My girlfriend loves the Abarat series by Clive Barker and I definitely need to read them because I love me some Barker short stories, so maybe that’s a rec as well.

2 Likes
#28

There’s a particularly satisfying pay off in Iron Council if you read Perdido Street Station.

1 Like
#29

If you are looking for something shorter, might I recommend JY Yang’s novellas published by Tor.com? You can find a nice overview of the first two books, and the premise of the series/world, here: https://www.tor.com/2017/09/26/enter-the-vast-and-beautiful-world-of-jy-yangs-tensorate-series/

1 Like
#30

Thank you! I’ll check out the link!

#31

Oooh, I also wanna take a moment to mention my favorite “classic” fantasy author, Lord Dunsany. His book, The King of Elfland’s Daughter, and short stories served as major inspiration for Tolkien and, in general, are just beautiful and dreamily written. Most all of his stuff can be found on Project Gutenberg if you don’t mind digital reading: http://www.gutenberg.org/ebooks/author/2685

#32

Justina Robson Glorious Angels - mix of fantasy/sci-fi/horror, similar to Meville as being classed as a New Weird author. The very basic premise is a matriarchy empire ruled by 8 empresses, each in a city state. One is at war with another race who are very different from humans to recover some old piece of technology. A handful of characters from that city including a women who is the head of engineering and her two teenage daughters all get involved this war and politics of the empire.

To paraphrase one review its a book that after you finish you realise the author is way smarter than you and there is a whole lot you missed the first time reading it. Similar to Gene Wolfe’s books of the New Sun in that manner.
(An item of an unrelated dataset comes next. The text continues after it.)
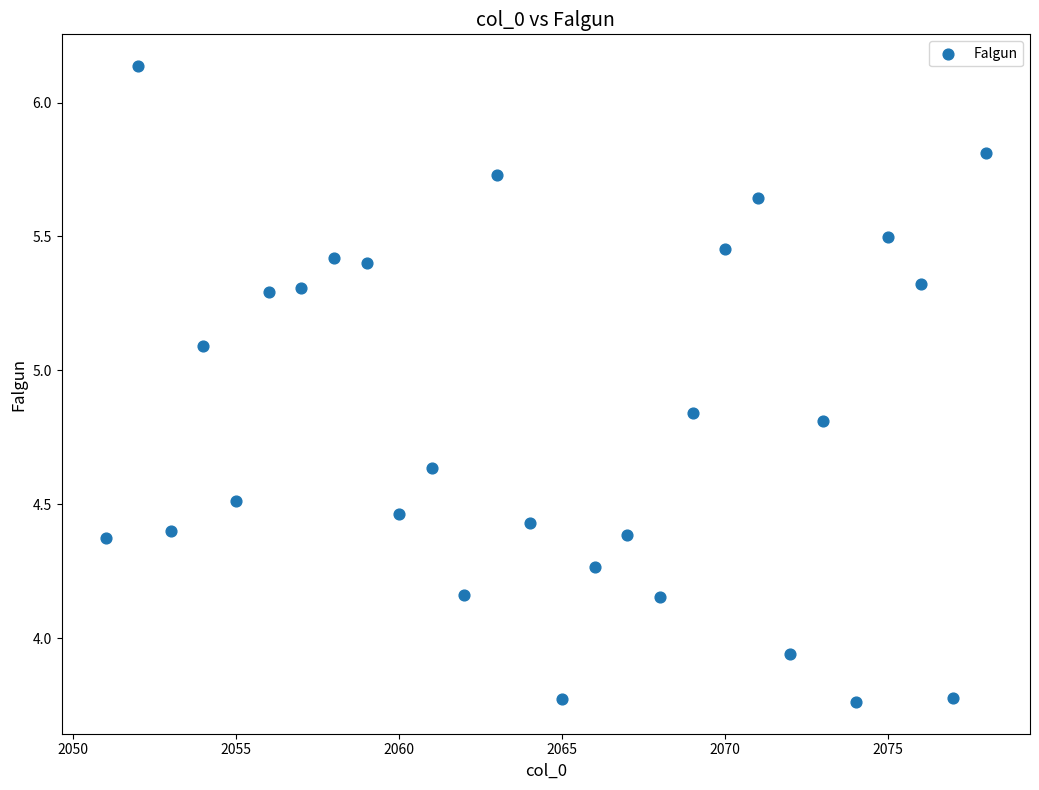

What is the range of Y values (max minus min)?

2.4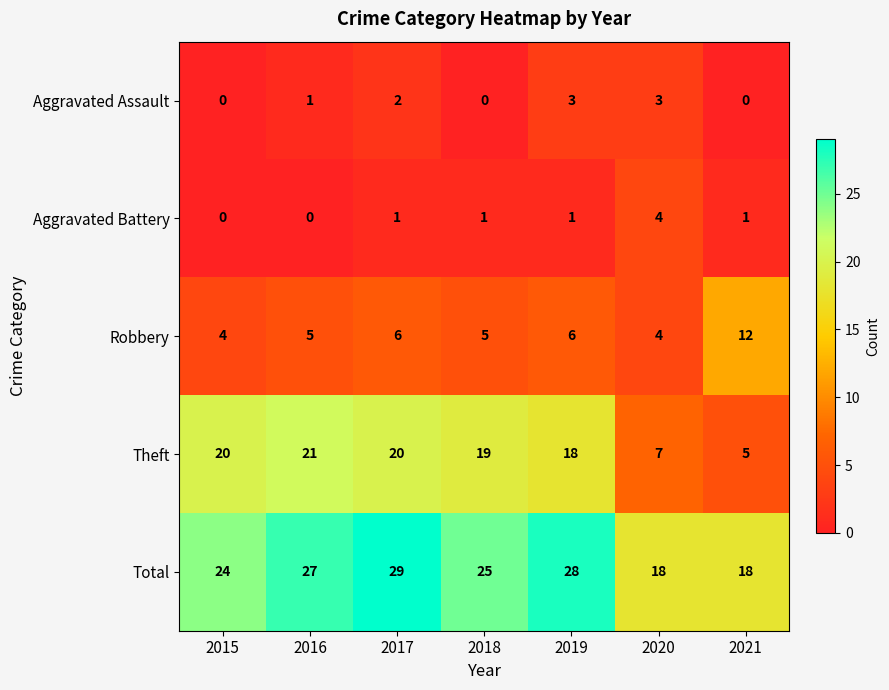

At which label is Theft closest to 13?

2019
Another new weird author is Steph Swainson whose Castle series is set in world where an emperor rules a land with the aid of the circle, which are a group of people he grants immortality to if they excel at a skill he deems useful in an ongoing war against a race of insects, they only remain immortal as long as they are the best at that particular skill and can be challenged by mortals for their place.
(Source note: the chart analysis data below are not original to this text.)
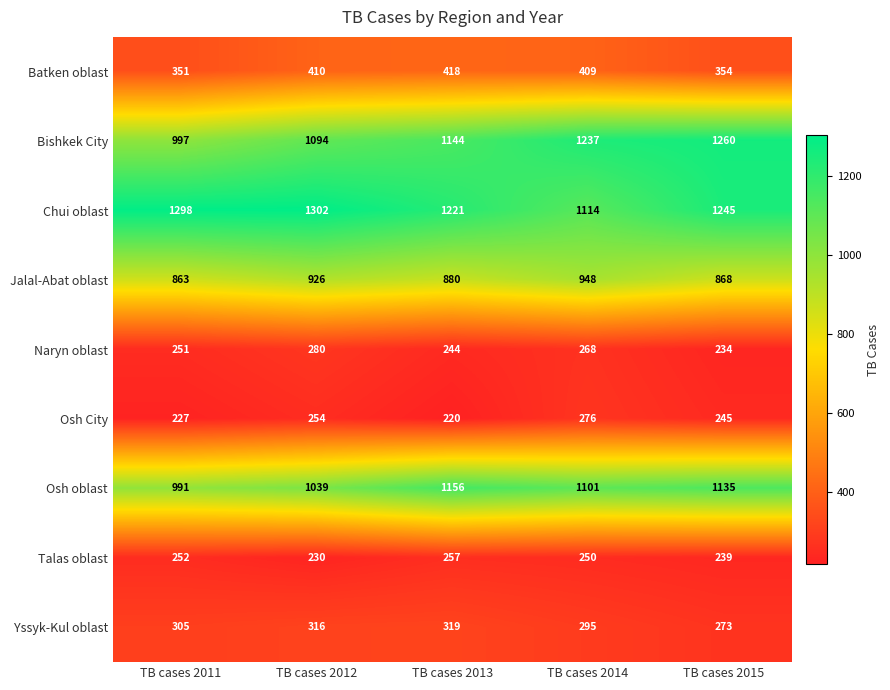

Is it true that Batken oblast equals 418 at TB cases 2013?

True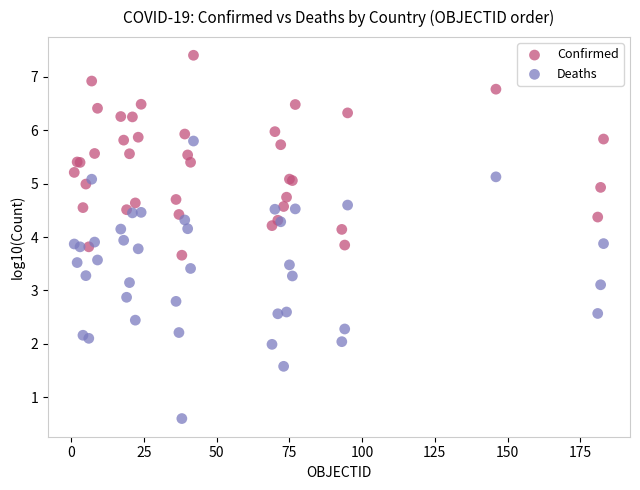

Which series contains the lowest Y value?

Deaths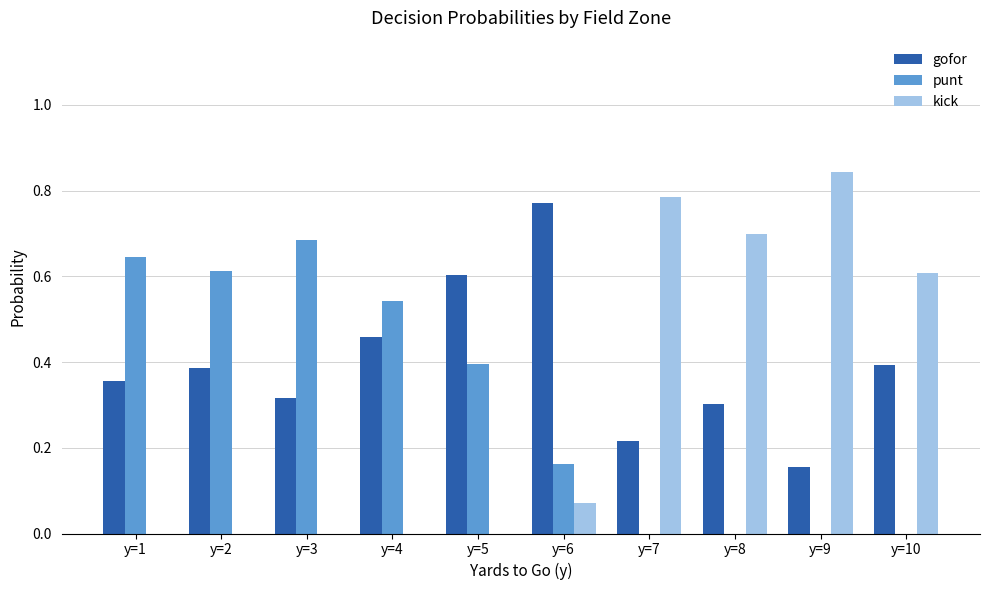

What is the sum of the gofor values at y=9 and y=6?

0.9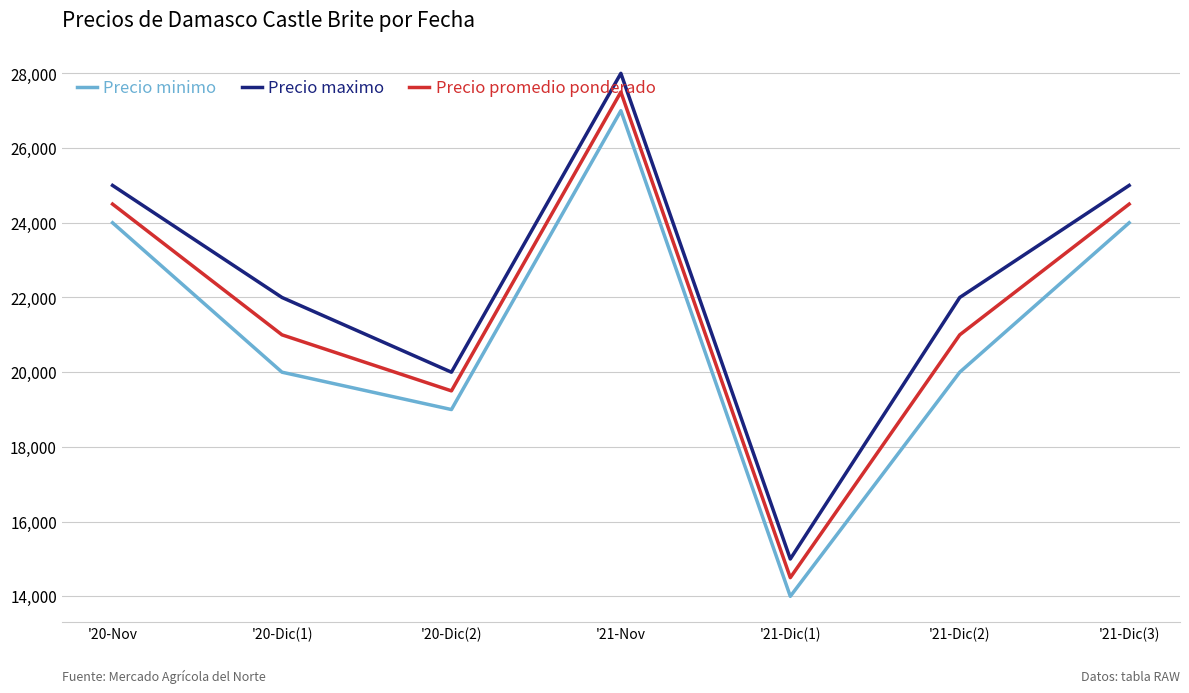

Does the chart display data point markers on the line(s)?

No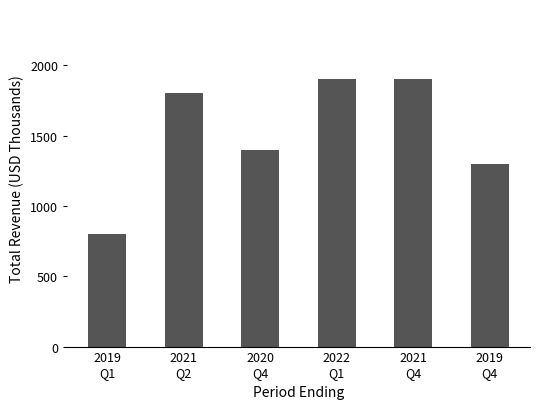

Reading left to right, extract all data points from this chart.

2019
Q1=800	2021
Q2=1800	2020
Q4=1400	2022
Q1=1900	2021
Q4=1900	2019
Q4=1300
The main character due to his parentage is the only person in the world who can fly which got him the position of Messenger in the circle. He also is addicted to a drug that allows him to visit a parallel reality. A mix of war against the insects, internal struggles in the empire involving mortals and immortals and the messengers quest to figure out the history of the empire and it’s emperor is a broad overview view of what goes in the series.

The series also has really good titles - ‘the year of our war’ and ‘No present like time’ which I really like as a phrase and a title of a book where a member of the circle loses their spot and immortality.

Kai Ashante novellas - Sorcerer of the Wildeeps and a taste of honey. Beautiful written, short works of fantasy focusing on the romantic relationships between gay black men in an advanced technology inseparable from magic kind of world.